Sir Ernest Oppenheimer (22 May 1880 – 25 November 1957), KStJ was a diamond and gold mining entrepreneur, financier and philanthropist, who controlled De Beers and founded the Anglo American Corporation of South Africa.

Career
Ernest Oppenheimer was born in Landkreis Aichach-Friedberg, Grand Duchy of Hesse, German Empire, the son of Edward Oppenheimer, a cigar merchant, and his wife, Nanette (née Hirschhorn) Oppenheimer. He began his working life at 17, when he entered Dunkelsbuhler & Company, a diamond brokerage in London. His efforts impressed his employer and in 1902, at the age of 22, he was sent to South Africa to represent the company as a buyer in Kimberley, of which he went on to become the mayor from 1912 to 1915. In this role, he helped raise the manpower for the Kimberley Regiment for service during World War I.

He became great friends with William Lincoln Honnold, an American engineer and chairman of Transvaal Coal Trust, Brakpan Mines, Springs Mines and The New Era Company. In 1917, they launched the Anglo American Corporation with financial assistance from J. P. Morgan. He was knighted in 1921. The initial capital was £1 million. Half of the capital was subscribed in the United States and half in England and South Africa. He would remain as a permanent director and its chairman until 1953. In 1919, two years after its launch, Anglo American purchased diamond mines in South West Africa which would pose a challenge to the De Beers diamond business monopoly.

Supplied records:
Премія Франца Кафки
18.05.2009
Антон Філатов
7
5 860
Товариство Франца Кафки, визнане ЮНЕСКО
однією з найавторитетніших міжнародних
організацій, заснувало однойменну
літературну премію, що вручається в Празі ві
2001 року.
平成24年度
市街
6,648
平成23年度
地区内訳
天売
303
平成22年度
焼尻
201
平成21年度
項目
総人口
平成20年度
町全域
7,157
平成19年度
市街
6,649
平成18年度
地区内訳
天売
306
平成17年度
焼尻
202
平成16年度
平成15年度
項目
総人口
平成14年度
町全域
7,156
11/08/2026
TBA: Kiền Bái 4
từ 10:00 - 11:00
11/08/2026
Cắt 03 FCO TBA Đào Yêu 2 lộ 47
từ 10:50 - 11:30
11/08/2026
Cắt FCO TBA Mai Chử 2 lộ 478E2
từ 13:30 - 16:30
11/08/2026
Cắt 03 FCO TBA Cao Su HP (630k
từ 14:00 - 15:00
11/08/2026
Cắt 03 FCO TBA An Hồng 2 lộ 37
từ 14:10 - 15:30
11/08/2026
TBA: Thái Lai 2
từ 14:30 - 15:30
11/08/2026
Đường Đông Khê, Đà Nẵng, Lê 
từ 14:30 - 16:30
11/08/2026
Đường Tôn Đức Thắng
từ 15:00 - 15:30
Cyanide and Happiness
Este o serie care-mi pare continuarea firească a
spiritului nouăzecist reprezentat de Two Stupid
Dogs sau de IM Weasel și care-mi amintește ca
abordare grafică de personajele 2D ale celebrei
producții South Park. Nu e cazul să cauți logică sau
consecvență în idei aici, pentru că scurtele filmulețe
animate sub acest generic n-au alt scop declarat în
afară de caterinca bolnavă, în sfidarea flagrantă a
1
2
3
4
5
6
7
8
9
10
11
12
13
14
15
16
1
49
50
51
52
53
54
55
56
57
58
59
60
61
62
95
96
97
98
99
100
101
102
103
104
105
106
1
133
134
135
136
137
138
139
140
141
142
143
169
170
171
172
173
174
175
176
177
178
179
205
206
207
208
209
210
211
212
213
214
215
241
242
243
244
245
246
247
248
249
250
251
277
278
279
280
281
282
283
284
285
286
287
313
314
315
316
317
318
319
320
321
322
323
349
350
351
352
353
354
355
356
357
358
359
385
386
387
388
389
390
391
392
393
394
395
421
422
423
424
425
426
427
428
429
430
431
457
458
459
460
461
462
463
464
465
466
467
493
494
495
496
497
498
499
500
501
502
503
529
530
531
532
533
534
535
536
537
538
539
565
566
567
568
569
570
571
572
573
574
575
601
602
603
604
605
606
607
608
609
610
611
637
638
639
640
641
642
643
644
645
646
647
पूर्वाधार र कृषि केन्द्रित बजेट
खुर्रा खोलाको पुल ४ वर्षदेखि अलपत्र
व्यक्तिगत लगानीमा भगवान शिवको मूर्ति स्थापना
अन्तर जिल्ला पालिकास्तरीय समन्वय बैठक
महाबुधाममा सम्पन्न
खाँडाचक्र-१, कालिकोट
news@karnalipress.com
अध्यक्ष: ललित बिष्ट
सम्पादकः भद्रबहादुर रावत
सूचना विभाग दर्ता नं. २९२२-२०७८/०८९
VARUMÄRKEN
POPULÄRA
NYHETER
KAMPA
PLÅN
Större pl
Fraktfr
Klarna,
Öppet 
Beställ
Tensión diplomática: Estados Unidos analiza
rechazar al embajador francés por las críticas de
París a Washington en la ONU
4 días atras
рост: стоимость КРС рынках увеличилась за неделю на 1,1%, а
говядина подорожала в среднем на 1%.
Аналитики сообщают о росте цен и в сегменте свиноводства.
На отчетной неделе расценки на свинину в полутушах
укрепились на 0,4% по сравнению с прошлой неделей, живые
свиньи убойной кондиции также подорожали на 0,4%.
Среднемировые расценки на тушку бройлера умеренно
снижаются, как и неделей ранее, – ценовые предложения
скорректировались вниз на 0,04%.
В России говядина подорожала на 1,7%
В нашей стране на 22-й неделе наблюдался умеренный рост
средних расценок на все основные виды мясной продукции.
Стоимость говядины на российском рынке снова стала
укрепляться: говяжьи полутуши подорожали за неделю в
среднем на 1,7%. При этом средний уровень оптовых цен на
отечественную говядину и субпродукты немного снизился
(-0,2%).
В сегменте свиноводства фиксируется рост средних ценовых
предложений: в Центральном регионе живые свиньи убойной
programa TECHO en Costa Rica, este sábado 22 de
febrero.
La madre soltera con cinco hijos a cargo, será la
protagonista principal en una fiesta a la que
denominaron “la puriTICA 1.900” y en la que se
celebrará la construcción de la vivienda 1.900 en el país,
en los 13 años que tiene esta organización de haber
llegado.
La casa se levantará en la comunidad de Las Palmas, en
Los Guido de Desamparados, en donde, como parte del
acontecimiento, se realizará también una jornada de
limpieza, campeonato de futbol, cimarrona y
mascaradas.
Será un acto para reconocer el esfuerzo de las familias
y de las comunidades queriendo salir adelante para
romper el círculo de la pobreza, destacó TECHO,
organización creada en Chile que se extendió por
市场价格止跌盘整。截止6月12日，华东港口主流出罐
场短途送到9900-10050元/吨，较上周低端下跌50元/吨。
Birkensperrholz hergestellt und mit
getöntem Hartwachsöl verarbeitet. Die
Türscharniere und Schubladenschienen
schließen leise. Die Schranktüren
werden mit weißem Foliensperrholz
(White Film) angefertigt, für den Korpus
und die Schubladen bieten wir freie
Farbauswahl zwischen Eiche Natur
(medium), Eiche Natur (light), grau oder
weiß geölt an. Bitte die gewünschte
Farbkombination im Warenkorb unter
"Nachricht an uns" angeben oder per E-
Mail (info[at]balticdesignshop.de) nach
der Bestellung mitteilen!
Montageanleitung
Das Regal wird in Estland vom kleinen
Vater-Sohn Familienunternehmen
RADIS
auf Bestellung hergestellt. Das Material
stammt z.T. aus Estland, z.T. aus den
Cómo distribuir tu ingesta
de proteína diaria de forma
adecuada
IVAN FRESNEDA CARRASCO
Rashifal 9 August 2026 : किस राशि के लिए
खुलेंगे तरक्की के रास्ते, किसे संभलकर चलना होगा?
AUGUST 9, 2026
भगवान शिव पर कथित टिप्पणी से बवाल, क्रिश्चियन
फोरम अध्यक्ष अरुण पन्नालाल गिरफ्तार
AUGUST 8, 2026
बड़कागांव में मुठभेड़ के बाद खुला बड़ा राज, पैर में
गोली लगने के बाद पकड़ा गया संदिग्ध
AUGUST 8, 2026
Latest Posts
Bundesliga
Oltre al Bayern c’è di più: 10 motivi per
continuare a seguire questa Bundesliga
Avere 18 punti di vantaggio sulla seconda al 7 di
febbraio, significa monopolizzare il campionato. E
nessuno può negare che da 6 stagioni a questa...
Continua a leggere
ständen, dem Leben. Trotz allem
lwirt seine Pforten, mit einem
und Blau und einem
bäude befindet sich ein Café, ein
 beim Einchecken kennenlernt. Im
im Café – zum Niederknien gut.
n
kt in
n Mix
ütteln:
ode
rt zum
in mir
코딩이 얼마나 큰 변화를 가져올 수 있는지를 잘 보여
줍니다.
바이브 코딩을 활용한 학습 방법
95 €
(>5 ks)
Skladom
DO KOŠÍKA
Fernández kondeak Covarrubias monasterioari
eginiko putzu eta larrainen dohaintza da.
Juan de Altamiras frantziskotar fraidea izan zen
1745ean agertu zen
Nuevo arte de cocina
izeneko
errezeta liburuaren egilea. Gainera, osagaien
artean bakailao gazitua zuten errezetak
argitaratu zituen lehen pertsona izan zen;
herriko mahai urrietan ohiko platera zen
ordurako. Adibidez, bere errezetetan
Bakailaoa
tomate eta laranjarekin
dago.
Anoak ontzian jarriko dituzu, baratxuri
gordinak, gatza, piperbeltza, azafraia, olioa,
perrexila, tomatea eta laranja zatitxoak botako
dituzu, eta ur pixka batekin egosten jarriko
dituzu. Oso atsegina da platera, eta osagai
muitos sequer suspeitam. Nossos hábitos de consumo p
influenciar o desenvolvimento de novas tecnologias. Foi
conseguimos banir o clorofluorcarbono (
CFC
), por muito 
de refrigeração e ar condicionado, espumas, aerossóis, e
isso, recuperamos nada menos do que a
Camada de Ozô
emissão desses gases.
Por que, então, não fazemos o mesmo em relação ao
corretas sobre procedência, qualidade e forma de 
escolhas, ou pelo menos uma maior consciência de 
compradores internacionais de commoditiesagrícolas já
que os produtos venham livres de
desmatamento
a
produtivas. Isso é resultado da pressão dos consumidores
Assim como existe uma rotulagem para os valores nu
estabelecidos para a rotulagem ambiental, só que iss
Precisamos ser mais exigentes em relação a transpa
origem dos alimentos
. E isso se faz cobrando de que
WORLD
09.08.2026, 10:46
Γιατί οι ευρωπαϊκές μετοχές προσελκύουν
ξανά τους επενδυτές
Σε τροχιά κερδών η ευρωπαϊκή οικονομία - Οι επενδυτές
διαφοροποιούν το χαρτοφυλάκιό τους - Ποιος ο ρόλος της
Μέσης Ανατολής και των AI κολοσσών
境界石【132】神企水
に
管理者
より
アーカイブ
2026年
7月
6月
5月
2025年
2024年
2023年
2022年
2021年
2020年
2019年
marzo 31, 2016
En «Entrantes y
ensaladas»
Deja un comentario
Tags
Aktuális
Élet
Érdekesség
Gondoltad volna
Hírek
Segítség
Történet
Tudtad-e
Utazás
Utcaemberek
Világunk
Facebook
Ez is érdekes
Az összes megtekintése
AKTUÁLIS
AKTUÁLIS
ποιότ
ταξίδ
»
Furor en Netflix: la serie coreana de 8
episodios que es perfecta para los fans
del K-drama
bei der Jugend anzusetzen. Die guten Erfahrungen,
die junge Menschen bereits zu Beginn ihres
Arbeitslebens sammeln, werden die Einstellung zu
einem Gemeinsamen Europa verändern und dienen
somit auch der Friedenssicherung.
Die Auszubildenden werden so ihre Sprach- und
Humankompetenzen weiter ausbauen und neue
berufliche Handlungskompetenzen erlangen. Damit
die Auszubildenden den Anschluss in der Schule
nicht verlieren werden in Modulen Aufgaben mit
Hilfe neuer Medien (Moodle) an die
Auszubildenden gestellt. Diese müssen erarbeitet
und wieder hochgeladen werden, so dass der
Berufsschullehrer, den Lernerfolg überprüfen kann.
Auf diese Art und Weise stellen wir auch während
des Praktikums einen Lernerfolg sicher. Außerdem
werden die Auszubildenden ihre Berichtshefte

Instructions to follow:
Copy out the whole passage on Sir Ernest Oppenheimer word for word.

Written answer:
Sir Ernest Oppenheimer (22 May 1880 – 25 November 1957), KStJ was a diamond and gold mining entrepreneur, financier and philanthropist, who controlled De Beers and founded the Anglo American Corporation of South Africa.

Career
Ernest Oppenheimer was born in Landkreis Aichach-Friedberg, Grand Duchy of Hesse, German Empire, the son of Edward Oppenheimer, a cigar merchant, and his wife, Nanette (née Hirschhorn) Oppenheimer. He began his working life at 17, when he entered Dunkelsbuhler & Company, a diamond brokerage in London. His efforts impressed his employer and in 1902, at the age of 22, he was sent to South Africa to represent the company as a buyer in Kimberley, of which he went on to become the mayor from 1912 to 1915. In this role, he helped raise the manpower for the Kimberley Regiment for service during World War I.

He became great friends with William Lincoln Honnold, an American engineer and chairman of Transvaal Coal Trust, Brakpan Mines, Springs Mines and The New Era Company. In 1917, they launched the Anglo American Corporation with financial assistance from J. P. Morgan. He was knighted in 1921. The initial capital was £1 million. Half of the capital was subscribed in the United States and half in England and South Africa. He would remain as a permanent director and its chairman until 1953. In 1919, two years after its launch, Anglo American purchased diamond mines in South West Africa which would pose a challenge to the De Beers diamond business monopoly.